Need help, I'm running out of ideas!
I have a Dell M1000e blade chassis with M3601Q 40gbps Mellanox infiniband switches in I/O slot B1C1, connects to Midplane on C1. I have M910 Poweredge blades with J05yt connectX3 mezzanine card plugged. I have installed latest MLNX OFED 4.4. The OS is based on CentOS7.4 within Rocks Manzanita cluster. Since it is a blade, connection is via midplane. Switch lights are steady and good.
After following prior posts, executing the commands such as ibhosts, ibstat, lspci | grep Mell, lspci -Qvvs 07:00.0, ifcong -a, HCA_self_test.ofed, and mstflint -d 07:00.0 q, the best I can tell is my port is down/Initializing andI have subnet manager issue. I cannot get it Active or an IP show. Can you please help me diagnose?

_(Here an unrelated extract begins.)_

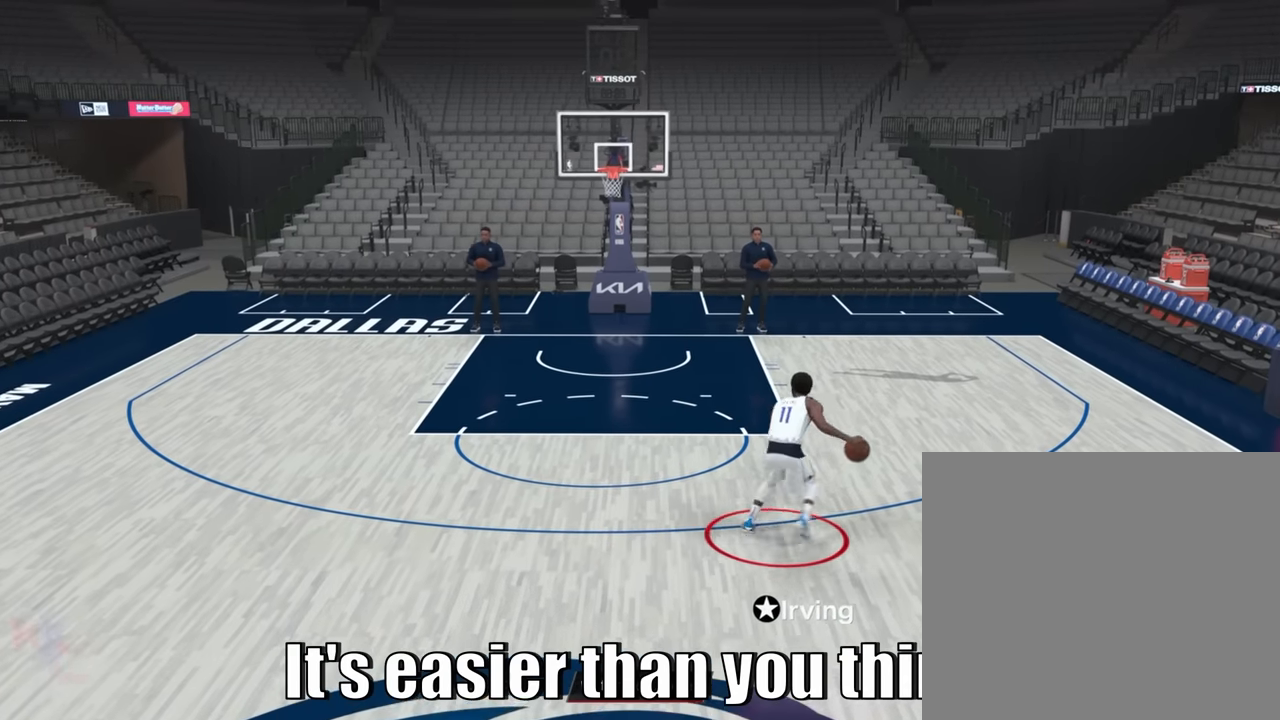
{"buttons": [], "left_stick": "center", "right_stick": "center", "events": []}
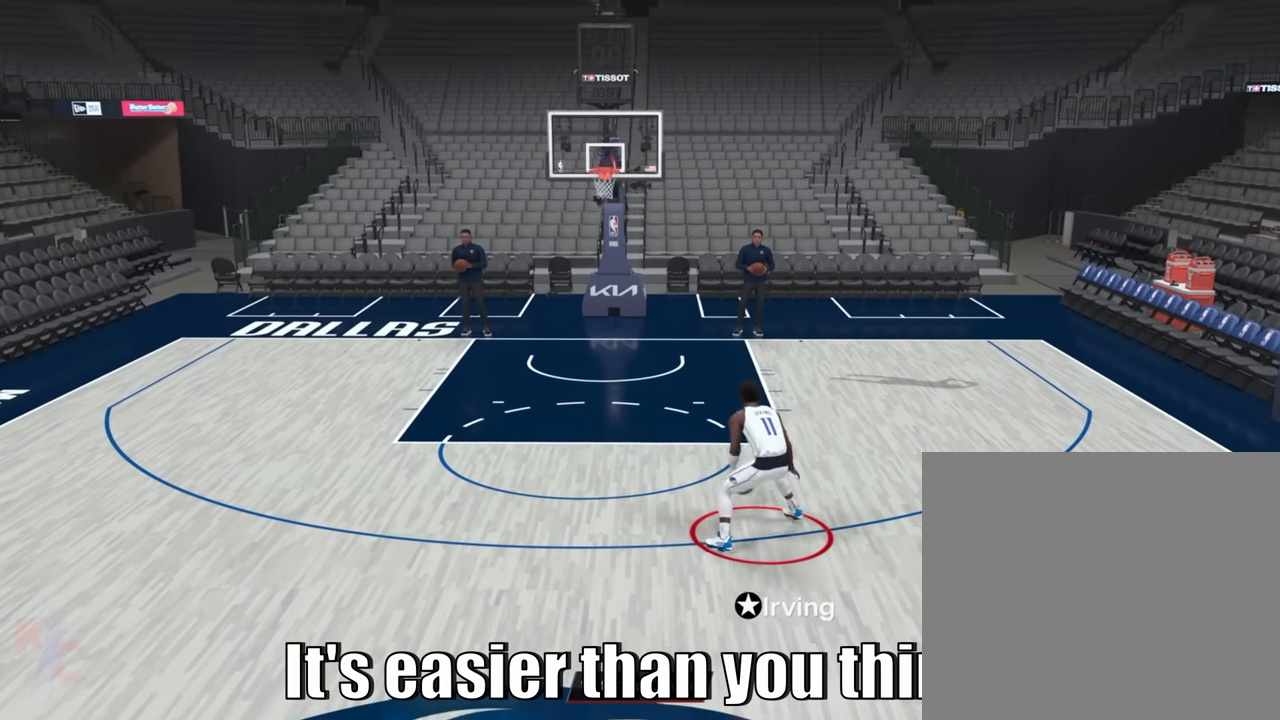
{"buttons": [], "left_stick": "center", "right_stick": "center", "events": []}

I'll post some needed output, let me know what else is required.
Thank you much!
[root@headnode /]# hca_self_test.ofed
---- Performing Adapter Device Self Test ----
Number of CAs Detected ................. 2
PCI Device Check ....................... PASS
Kernel Arch ............................ x86_64
Host Driver Version .................... MLNX_OFED_LINUX-4.4-2.0.7.0 (OFED-4.4-2.0.7): 3.10.0-693.el7.x86_64
Host Driver RPM Check .................. PASS
Firmware on CA #0 HCA .................. v2.10.2132
Firmware on CA #1 HCA .................. v2.10.2132
Host Driver Initialization ............. PASS
Number of CA Ports Active .............. 0
Port State of Port #1 on CA #0 (HCA)..... DOWN (InfiniBand)
Port State of Port #2 on CA #0 (HCA)..... DOWN (InfiniBand)
Port State of Port #1 on CA #1 (HCA)..... INIT (InfiniBand)
Port State of Port #2 on CA #1 (HCA)..... DOWN (InfiniBand)
Error Counter Check on CA #0 (HCA)...... FAIL
REASON: found errors in the following counters
Errors in /sys/class/infiniband/mlx4_0/ports/1/counters
link_error_recovery: 93
symbol_error: 65535
Error Counter Check on CA #1 (HCA)...... PASS
Kernel Syslog Check .................... PASS
Node GUID on CA #0 (HCA) ............... 00:02:c9:03:00:f9:2e:80
Node GUID on CA #1 (HCA) ............... 00:02:c9:03:00:f9:32:f0
------------------ DONE ---------------------
[root@headnode /]# ibhosts
Ca : 0x0002c90300f92e80 ports 2 "headnode HCA-1"
[root@headnode /]# ibstat
CA 'mlx4_0'
CA type: MT4099
Number of ports: 2
Firmware version: 2.10.2132
Hardware version: 0
Node GUID: 0x0002c90300f92e80
System image GUID: 0x0002c90300f92e83
Port 1:
State: Down
Physical state: Polling
Rate: 10
Base lid: 0
LMC: 0
SM lid: 0
Capability mask: 0x02514868
Port GUID: 0x0002c90300f92e81
Link layer: InfiniBand
Port 2:
State: Down
Physical state: Polling
Rate: 10
Base lid: 0
LMC: 0
SM lid: 0
Capability mask: 0x02514868
Port GUID: 0x0002c90300f92e82
Link layer: InfiniBand
CA 'mlx4_1'
CA type: MT4099
Number of ports: 2
Firmware version: 2.10.2132
Hardware version: 0
Node GUID: 0x0002c90300f932f0
System image GUID: 0x0002c90300f932f3
Port 1:
State: Initializing
Physical state: LinkUp
Rate: 40
Base lid: 0
LMC: 0
SM lid: 0
Capability mask: 0x02514868
Port GUID: 0x0002c90300f932f1
Link layer: InfiniBand
Port 2:
State: Down
Physical state: Polling
Rate: 10
Base lid: 0
LMC: 0
SM lid: 0
Capability mask: 0x02514868
Port GUID: 0x0002c90300f932f2
Link layer: InfiniBand
[root@headnode /]#
[root@headnode /]# mstflint -d 05:00.0 q
Image type: FS2
FW Version: 2.10.2132
Device ID: 4099
Description: Node Port1 Port2 Sys image
GUIDs: 0002c90300f92e80 0002c90300f92e81 0002c90300f92e82 0002c90300f92e83
MACs: 000000000000 000000000000
VSD:
PSID: DEL0A10210018
[root@headnode /]# lspci -Qvvs 05:00.0
05:00.0 Infiniband controller: Mellanox Technologies MT27500 Family [ConnectX-3]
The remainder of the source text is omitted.